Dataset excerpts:
==*==

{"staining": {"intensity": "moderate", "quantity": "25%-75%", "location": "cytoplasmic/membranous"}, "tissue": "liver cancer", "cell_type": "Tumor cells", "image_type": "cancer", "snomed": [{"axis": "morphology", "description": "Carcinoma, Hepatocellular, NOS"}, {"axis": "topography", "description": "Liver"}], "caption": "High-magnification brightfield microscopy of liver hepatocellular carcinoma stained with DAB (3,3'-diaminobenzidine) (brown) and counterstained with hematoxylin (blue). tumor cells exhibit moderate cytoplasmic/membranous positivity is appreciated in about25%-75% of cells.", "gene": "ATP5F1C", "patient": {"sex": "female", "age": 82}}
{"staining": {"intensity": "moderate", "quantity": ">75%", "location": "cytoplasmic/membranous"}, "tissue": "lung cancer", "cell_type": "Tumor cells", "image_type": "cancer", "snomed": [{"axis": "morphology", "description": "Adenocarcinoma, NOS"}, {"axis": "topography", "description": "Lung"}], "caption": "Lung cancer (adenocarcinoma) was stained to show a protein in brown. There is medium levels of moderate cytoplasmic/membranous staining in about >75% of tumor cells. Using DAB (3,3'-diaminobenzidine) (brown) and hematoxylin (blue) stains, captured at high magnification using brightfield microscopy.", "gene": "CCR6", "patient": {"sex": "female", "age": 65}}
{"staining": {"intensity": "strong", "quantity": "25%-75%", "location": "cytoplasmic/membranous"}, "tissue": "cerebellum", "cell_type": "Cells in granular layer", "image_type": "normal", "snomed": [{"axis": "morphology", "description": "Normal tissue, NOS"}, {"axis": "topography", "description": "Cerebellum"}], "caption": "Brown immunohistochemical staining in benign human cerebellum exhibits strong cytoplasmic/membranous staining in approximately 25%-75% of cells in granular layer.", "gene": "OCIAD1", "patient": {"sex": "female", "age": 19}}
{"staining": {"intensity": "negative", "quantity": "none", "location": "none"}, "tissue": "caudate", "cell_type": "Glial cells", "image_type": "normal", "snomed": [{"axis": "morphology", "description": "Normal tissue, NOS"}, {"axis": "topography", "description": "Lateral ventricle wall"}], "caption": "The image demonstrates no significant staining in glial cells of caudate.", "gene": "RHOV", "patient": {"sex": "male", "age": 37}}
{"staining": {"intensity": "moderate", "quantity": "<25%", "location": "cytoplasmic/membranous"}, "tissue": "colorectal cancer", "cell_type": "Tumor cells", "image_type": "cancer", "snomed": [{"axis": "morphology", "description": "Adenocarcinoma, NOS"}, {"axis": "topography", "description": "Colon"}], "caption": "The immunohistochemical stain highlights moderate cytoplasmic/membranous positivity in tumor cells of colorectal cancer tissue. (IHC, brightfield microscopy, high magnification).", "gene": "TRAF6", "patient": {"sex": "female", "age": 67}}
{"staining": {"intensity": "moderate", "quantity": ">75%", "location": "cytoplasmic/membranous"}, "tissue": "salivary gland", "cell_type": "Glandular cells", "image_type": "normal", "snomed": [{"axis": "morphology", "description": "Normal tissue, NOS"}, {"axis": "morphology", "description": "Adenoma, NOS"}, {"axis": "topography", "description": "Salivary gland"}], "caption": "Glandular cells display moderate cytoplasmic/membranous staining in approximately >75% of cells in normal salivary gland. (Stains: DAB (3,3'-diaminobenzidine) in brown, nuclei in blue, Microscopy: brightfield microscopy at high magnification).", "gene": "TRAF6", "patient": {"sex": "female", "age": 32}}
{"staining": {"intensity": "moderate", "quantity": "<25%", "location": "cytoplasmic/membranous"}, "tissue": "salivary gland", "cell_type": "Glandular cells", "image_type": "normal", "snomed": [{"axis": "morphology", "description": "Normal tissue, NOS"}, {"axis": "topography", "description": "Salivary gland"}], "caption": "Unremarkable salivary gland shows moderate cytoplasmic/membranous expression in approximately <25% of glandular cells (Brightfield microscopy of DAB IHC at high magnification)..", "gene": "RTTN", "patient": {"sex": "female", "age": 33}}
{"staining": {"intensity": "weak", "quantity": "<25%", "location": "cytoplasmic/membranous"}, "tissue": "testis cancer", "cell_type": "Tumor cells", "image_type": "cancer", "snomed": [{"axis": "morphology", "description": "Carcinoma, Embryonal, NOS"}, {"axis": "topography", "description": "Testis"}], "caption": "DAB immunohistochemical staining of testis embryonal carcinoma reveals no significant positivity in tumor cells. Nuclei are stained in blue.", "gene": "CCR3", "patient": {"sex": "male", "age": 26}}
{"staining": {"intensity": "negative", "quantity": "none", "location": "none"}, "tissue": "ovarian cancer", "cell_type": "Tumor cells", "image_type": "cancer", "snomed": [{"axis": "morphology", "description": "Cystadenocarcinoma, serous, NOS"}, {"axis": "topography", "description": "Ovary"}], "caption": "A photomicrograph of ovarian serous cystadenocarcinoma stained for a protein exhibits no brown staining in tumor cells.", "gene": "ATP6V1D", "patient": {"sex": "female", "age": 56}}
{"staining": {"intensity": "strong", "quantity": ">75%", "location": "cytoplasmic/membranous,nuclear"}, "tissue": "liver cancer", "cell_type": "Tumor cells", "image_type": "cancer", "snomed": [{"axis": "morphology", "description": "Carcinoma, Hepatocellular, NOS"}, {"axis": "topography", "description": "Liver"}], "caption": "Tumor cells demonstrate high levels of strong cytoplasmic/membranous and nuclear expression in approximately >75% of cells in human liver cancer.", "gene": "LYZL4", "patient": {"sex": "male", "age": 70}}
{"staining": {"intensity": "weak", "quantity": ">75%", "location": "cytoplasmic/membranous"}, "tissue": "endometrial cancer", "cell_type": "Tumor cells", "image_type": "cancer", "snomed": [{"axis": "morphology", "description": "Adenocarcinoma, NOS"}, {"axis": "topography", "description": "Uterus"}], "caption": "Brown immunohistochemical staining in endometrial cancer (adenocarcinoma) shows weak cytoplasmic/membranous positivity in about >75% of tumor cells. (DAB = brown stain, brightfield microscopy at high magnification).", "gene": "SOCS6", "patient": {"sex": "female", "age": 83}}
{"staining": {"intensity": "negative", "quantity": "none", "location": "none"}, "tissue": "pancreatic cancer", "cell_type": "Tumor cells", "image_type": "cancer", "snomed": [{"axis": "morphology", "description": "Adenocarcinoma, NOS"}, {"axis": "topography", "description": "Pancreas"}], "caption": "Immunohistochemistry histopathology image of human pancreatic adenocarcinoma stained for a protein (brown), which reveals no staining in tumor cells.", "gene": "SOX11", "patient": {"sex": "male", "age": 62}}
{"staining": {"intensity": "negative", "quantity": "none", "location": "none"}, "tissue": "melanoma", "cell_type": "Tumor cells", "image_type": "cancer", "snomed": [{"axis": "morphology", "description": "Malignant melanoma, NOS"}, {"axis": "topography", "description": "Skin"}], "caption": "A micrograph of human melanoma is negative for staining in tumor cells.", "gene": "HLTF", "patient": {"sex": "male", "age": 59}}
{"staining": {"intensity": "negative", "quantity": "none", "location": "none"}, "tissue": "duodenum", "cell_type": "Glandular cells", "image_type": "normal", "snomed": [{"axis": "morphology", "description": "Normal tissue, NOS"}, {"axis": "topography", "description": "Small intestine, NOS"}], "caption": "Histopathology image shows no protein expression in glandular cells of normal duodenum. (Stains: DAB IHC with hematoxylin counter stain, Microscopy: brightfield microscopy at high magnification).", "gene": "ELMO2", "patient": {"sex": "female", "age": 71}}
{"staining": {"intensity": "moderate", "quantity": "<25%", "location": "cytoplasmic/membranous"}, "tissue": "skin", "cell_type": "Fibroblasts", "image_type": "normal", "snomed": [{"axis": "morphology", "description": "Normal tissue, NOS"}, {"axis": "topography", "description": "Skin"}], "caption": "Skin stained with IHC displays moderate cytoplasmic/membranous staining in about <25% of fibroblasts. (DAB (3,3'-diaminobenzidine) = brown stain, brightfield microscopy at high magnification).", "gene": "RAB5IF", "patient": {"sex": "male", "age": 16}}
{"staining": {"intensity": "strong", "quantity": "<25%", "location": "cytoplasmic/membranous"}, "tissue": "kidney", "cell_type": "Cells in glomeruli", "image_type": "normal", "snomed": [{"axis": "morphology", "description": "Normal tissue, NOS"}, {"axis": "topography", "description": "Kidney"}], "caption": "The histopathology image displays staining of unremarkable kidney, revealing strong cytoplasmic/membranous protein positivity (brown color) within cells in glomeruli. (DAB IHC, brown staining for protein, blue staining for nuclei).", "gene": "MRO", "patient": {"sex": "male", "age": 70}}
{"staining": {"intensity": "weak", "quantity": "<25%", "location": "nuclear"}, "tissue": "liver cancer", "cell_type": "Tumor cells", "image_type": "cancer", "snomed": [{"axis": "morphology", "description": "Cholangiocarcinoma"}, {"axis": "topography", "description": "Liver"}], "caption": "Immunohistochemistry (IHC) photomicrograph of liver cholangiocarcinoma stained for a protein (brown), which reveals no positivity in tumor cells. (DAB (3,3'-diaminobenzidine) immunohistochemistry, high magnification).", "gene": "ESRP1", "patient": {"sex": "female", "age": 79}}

==*==

ASSIGNMENT: A verbatim transcription is needed of the lines above, starting at the line with "micrograph of human" and ending at the line with "image shows no", both included, and of nothing else.

OUTPUT BELOW:
{"staining": {"intensity": "negative", "quantity": "none", "location": "none"}, "tissue": "melanoma", "cell_type": "Tumor cells", "image_type": "cancer", "snomed": [{"axis": "morphology", "description": "Malignant melanoma, NOS"}, {"axis": "topography", "description": "Skin"}], "caption": "A micrograph of human melanoma is negative for staining in tumor cells.", "gene": "HLTF", "patient": {"sex": "male", "age": 59}}
{"staining": {"intensity": "negative", "quantity": "none", "location": "none"}, "tissue": "duodenum", "cell_type": "Glandular cells", "image_type": "normal", "snomed": [{"axis": "morphology", "description": "Normal tissue, NOS"}, {"axis": "topography", "description": "Small intestine, NOS"}], "caption": "Histopathology image shows no protein expression in glandular cells of normal duodenum. (Stains: DAB IHC with hematoxylin counter stain, Microscopy: brightfield microscopy at high magnification).", "gene": "ELMO2", "patient": {"sex": "female", "age": 71}}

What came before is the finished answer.